Comparison of Shakespeare’s The Tempest and Cesaire's A tempest

Introduction of ‘The Tempest’:


  The Tempest was written by William Shakespeare in 1610-11. It is the last play of Shakespeare. Setting is on a remote island, where Prospero, the rightful Duke of Milan, plots to restore his daughter Miranda to her rightful place using illusion and skillful manipulation. He conjures up a storm, the eponymous tempest, to lure his usurping brother Antonio and the complicit king Alonso of Naples to the island. There, his machinations bring about the revelation of Antonio’s lowly nature, the redemption of the king, and the marriage to Alonso’s son, Ferdinand. 

  The story draws heavily on the tradition of remote, and it was influenced by tragicomedy. Character of Prospero represent art through his magic, he is representation of Shakespeare. The play portrays Prospero as a rational and character of Sycorax, her magic is frequently described as destructive and terrible.

What to do:
- A) According to the text comparing the two Tempest plays, in what years did Shakespeare write The Tempest?
- B) From the text comparing the two Tempest plays, print word for word the passage starting at "Introduction of ‘The" and ending at "Alonso’s son, Ferdinand.".

Extracted data:
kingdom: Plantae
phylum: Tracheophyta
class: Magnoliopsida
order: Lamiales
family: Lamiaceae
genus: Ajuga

Expected responses:
- A) 1610-11

- B)
Introduction of ‘The Tempest’:


  The Tempest was written by William Shakespeare in 1610-11. It is the last play of Shakespeare. Setting is on a remote island, where Prospero, the rightful Duke of Milan, plots to restore his daughter Miranda to her rightful place using illusion and skillful manipulation. He conjures up a storm, the eponymous tempest, to lure his usurping brother Antonio and the complicit king Alonso of Naples to the island. There, his machinations bring about the revelation of Antonio’s lowly nature, the redemption of the king, and the marriage to Alonso’s son, Ferdinand.